Assurément, Terra Nova présente son lot de malformations peu discrètes. L’absence de personnages charismatiques vient en tête de liste, et il faut faire l’effort de passer outre la galerie de figures fades ou têtes à claques pour voir que c’est le tableau d’ensemble (un groupe faisant le rêve puéril d’un simili-Disneyland et se mettant lui-même en permanence des bâtons dans les roues dans l’accomplissement du projet) qui compte, pas les destins individuels. Terra Nova pompe ouvertement sur Lost – bien plus que sur Jurassic Park – mais c’est un Lost sans Locke, Sawyer, Ben, ou même Hugo dans le registre comique. Cela reste un bon travail de copiste, bien plus qu’un ersatz. Tout d’abord car il y a pire comme référence, et parce que le décalque est exécuté avec talent et discernement : la lutte entre deux camps traités équitablement, l’intégration d’éléments de S-F (tel le portail temporel), l’importance donnée à la géographie des lieux (avec l’existence d’avant-postes dans la jungle qui rappellent furieusement les stations Dharma…) sont autant d’éléments de valeur.

Il arrive même que l’élève dépasse le maître, comme avec cette géniale ellipse opérée au tout début du double épisode venant clore la saison.

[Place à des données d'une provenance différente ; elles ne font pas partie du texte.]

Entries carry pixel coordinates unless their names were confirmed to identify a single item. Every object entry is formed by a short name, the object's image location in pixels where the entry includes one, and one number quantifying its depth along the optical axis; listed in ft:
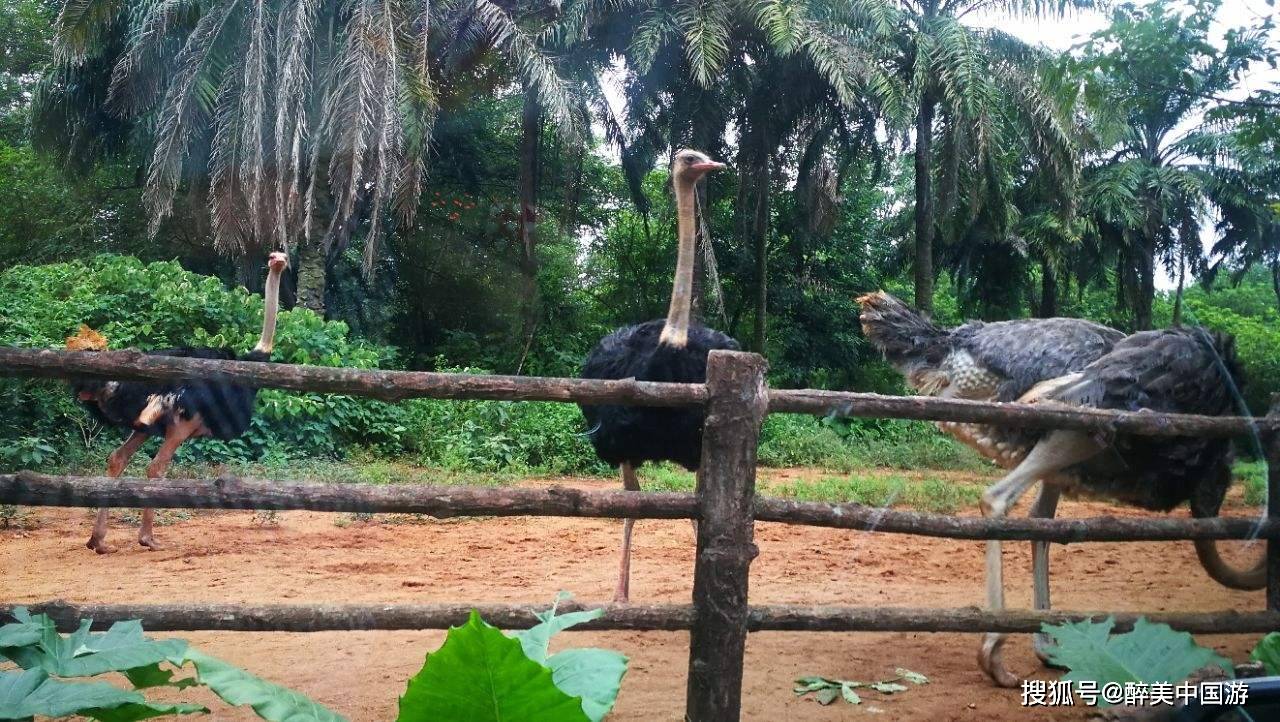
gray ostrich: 12.45
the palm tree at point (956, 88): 43.55
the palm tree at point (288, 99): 35.55
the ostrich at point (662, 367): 14.32
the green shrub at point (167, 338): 22.85
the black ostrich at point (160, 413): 16.80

Les auteurs de Lost excellaient dans l’art de nous faire croire que leurs fins de saisons allaient porter sur un événement, pour mieux l’expédier dans les premières minutes et en développer les conséquences immédiates. Ceux de Terra Nova font plus fort encore, en zappant purement et simplement le dit événement par un flash forward nous projetant trois jours plus tard, de l’autre côté du miroir, dans le reflet inversé du paradis auquel les héros aspirent. La colonie devient une prison, l’autogestion paisible un régime autocratique et militarisé. Le cauchemar ne dure pas, mais il donne une bonne idée de ce que la série a dans le ventre. Et les pistes alléchantes d’ors et déjà ouvertes pour l’hypothétique deuxième saison laissent à penser que celle-ci serait aussi solidement menée que la première, avec aussi peu d’hésitations.